My friend Stephen has a longer dataset and can demonstrate real progress reducing his driving, so it is possible.

spaeth carbon wedge car

In our cars, reduced use requires constant vigilance. In contrast, the area of lawn I mow is being reduced steadily by orchards, gardens and landscaping at the Cookhouse. I haven’t used the 15-year old riding lawn mower/snowblower in 12 months. Since, I’ve proven its possible to manage what is left without the rider, it needs to go away this spring.

Another notable experiment in reduction was to put a timer on our hot water heater. Now we make hot water for morning showers and again for evening dishes. While the savings from not maintaining hot water is small, we have proven in the past 6 months that we don’t lack for hot water when we want it. This experiment needs more study. For example, can we time the water heater so we use up much of the hot water and only store tepid water (rather than having the water heater reheat the water we just used and then storing that hot water)?

Substitution. Another of the strategies to reduce my direct carbon footprint is to substitute technologies.

The Cookhouse was built with all LED lighting and I thought I was done converting the Barn, but the other day I found one more CFL — a small one in a reading lamp. The house is partly converted, the Kitchen, family room and bathrooms are done.

My efforts at substituting LED lighting for CFLs are producing limited results; my home electric bill is not going down much (if at all), because the refrigerator, freezer, dishwasher and electric dryer are such a large fraction of the use that they overwhelm the savings in the lighting.

The used Prius that Krista will drive in place of the “red” car appears to give her 40+mpg vs the previous 25+mpg in “red car,” so if we can hold the miles driven steady, it should be a decrease in fuel used.

Replacement. The oven in our gas stove died last spring and (sigh) there are no parts to repair a 10 year old stove. The process of deciding has been slow, but we are headed toward an induction stove, all electric. The decision process was explored in this column. Replacing this appliance will produce a permanent decrease in our direct use of carbon, but a small one compared to the gas water heater. I’m having the electrician get me ready to do the water heater, but can’t afford that change yet.

While the 15 year old gas lawn mower is still running, I’m considering replacing it with an electric one. Since I’m not sure how that will work in when the grass grows fast in the spring, I’ll keep the gas one around for another season.

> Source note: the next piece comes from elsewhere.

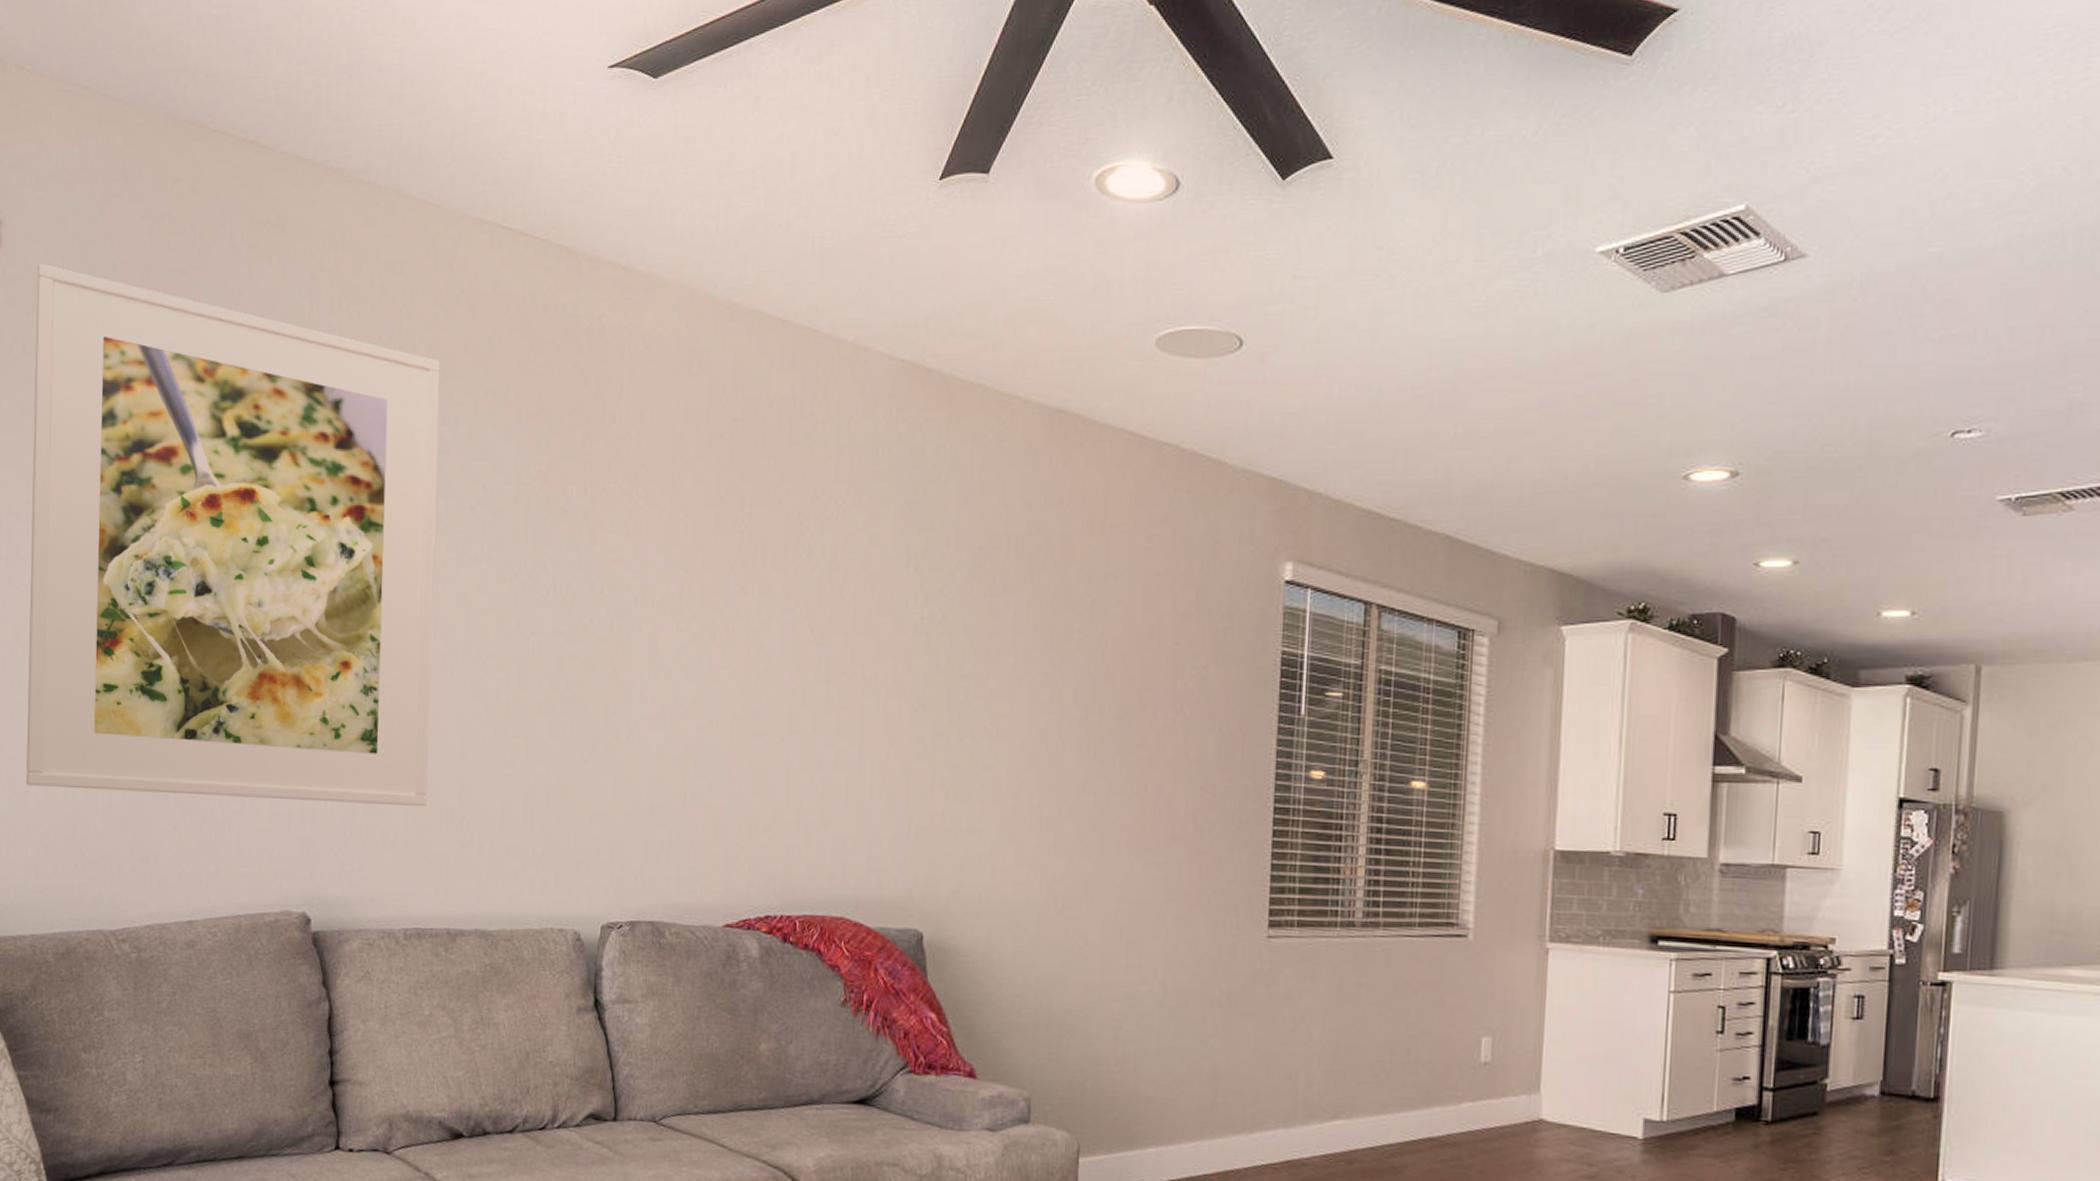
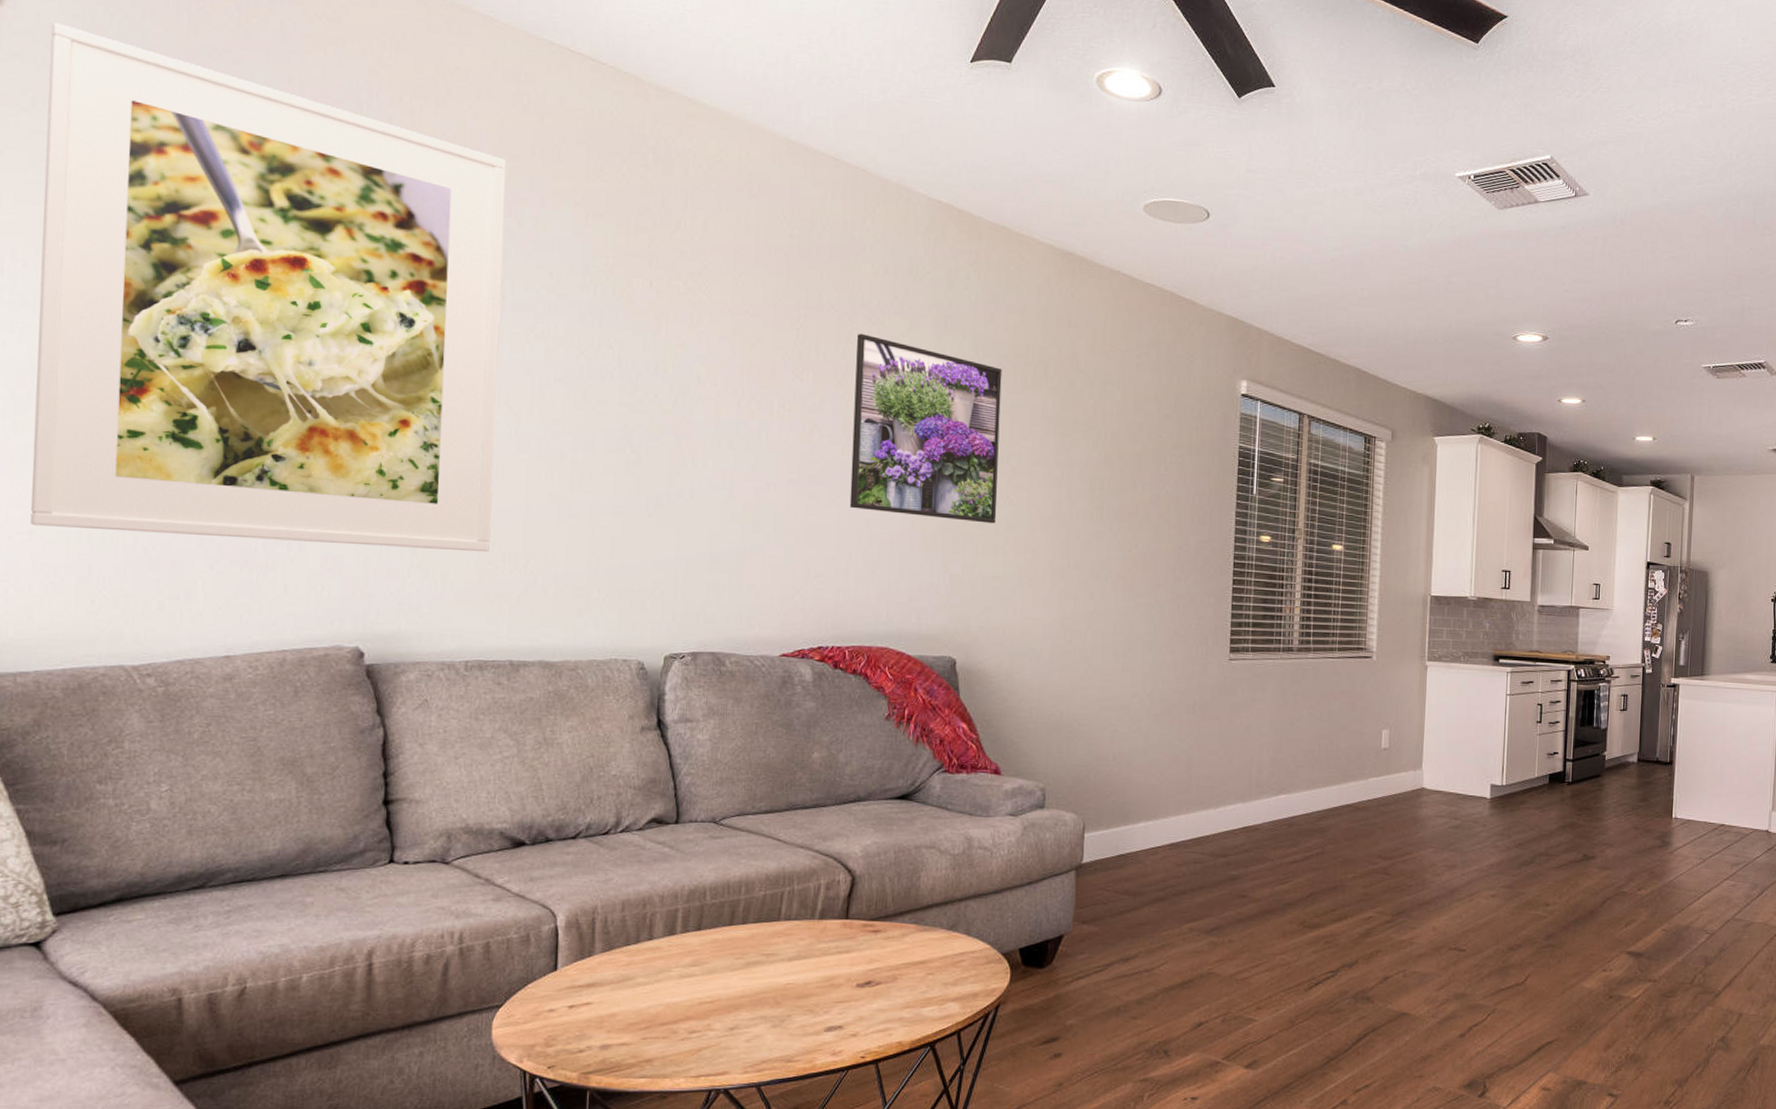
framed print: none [800,532,978,762] -> present [849,333,1002,524]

Generation. I have some more data on the impact of the solar air heater in the Cookhouse. My previous report was from a short duration observation. Now I have a year’s worth of data which appears to show April, May & June readings with less consumption than heating degree days would predict. Since the structure is still unoccupied the only energy use is for heating. Goals for 2015 are getting hot water preheating going in the Cookhouse and in our house. This data are also encouraging me to develop solar air heating to supplement in the barn.